At the DEAct conference in London today Rachel Clark, Deputy Director, Communications and Content Industries Dept for Business Innovation and Skills, told us that the deadline for Ofcom to complete its work on the Code of Practice has been put back 3 months to the end of March 2011.
She considered that this was still a difficult deadline to meet but at least it is an admission of the fact that Ofcom has been struggling with the enormity of the task in hand.
Interestingly the meeting comprised around 70 – 80% Rights Holders representatives. I thought this seemed disproportinate but actually only 6 ISPs are seriously being affected in the initial phase. More concerningly is the fact that no Consumer representatives were in the room!!
I will write more about this meeting but in her concluding remarks RC volunteered that Rights Holders had suggested that it might not be worthwhile to pursue this whole DEAct excercise because “the costs they would be incurring would outweight the benefits” . She considered that if this were the case then the whole DEAct “isn’t worth doing”.
This was in the context of trying to keep the costs of the whole excercise to a minimum. We don’t yet know what the costs are going to be, partly because we don’t know how many letters of notification are going to be issued and partly because the full detail of what comes in scope is not yet known.
Just to finish off for now – I hadn’t realised that DEAct was the biggest trending phrase worldwide on twitter for a week in the run up to the completion of the Act.
2 replies on “Ofcom to get another 3 months to finish #DEAct Code of Practice”

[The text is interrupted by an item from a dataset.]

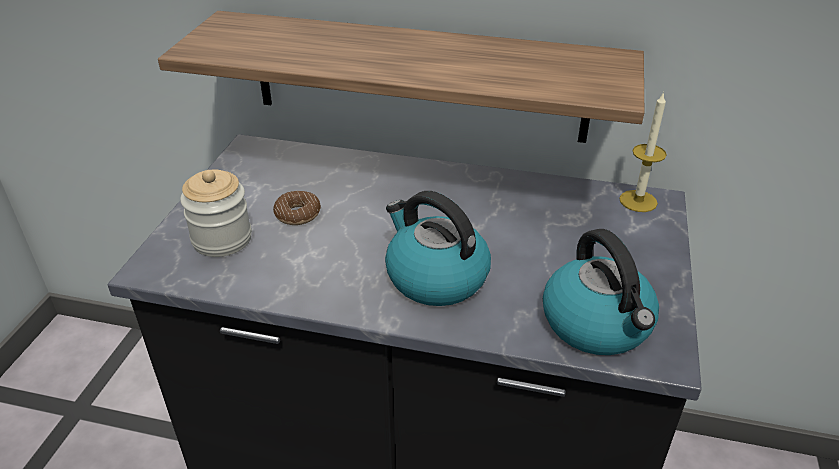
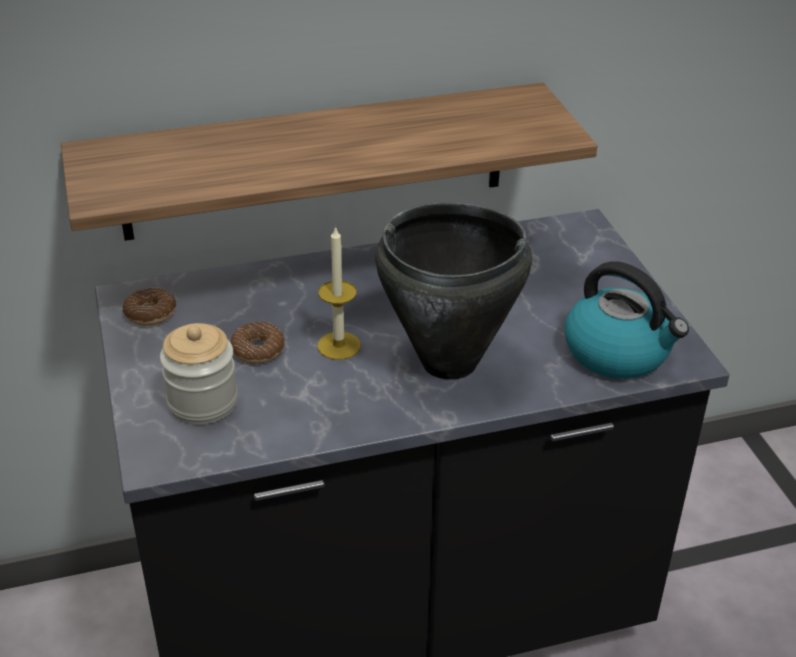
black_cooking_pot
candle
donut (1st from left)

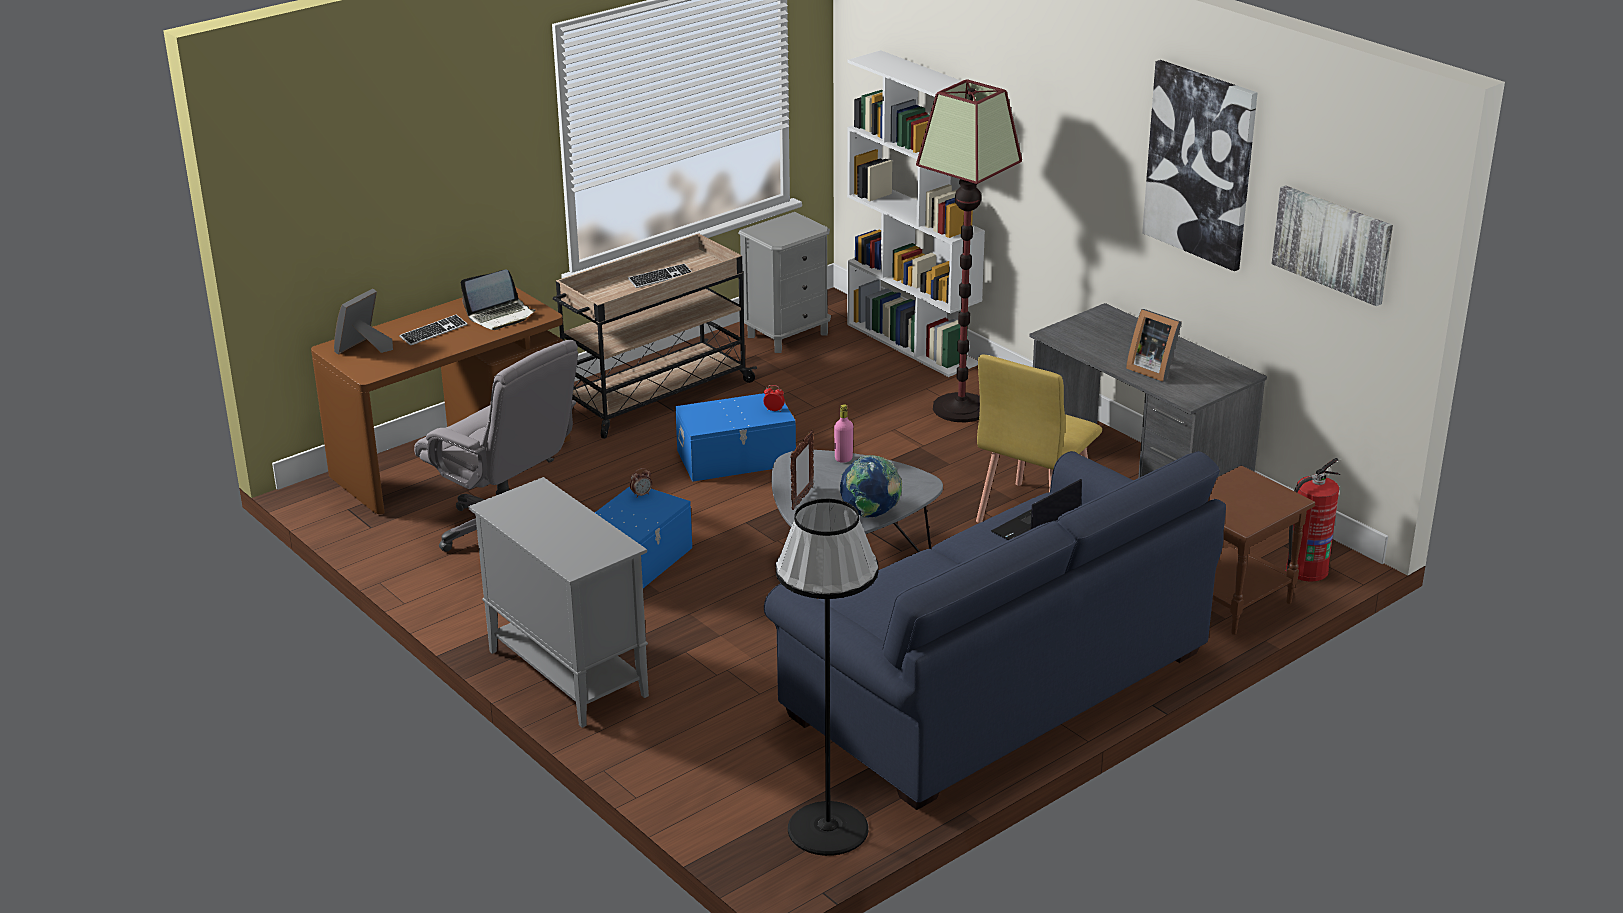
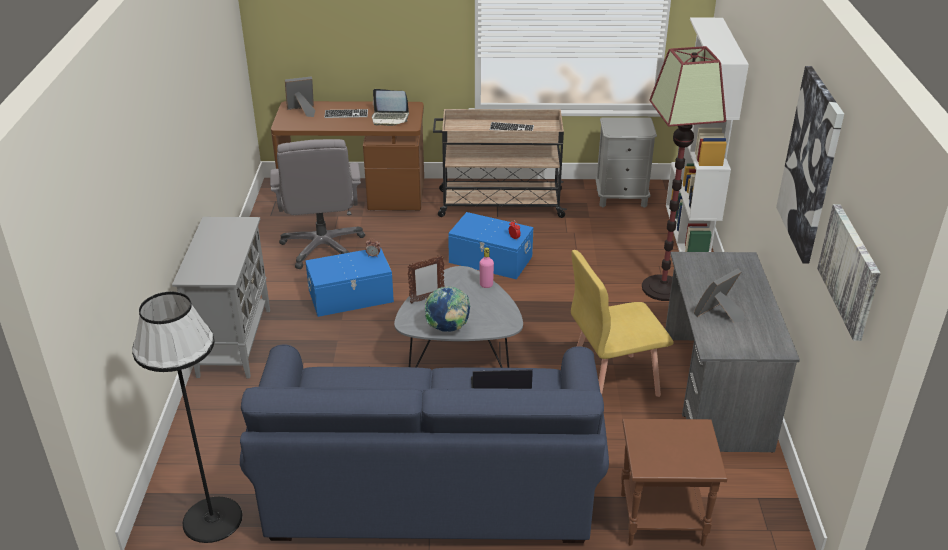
picture_frame (3rd from left)
fire_extinguisher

This delay was already revealed when the government announced the results of that cost consultation a couple of weeks ago. No surprise that Rights Holders are complaining though. Still, they did say it would be super-mega-cheap to do so.. 🙂 .
Re consumer reps: they were not invited, possibly did not know about it…. not sure if the “British Video Association” made an effort in getting a balanced audience. It is not only ISPs who are affected, it is also public intermediaries and wifi providers. And businesses which provide internet access to their staff and customers.
The BVA says:
Who should attend?
Private practice TMT and IP lawyers; in-house lawyers; IP/licensing managers; technical administrators and those responsible for policy are likely to benefit most from the event.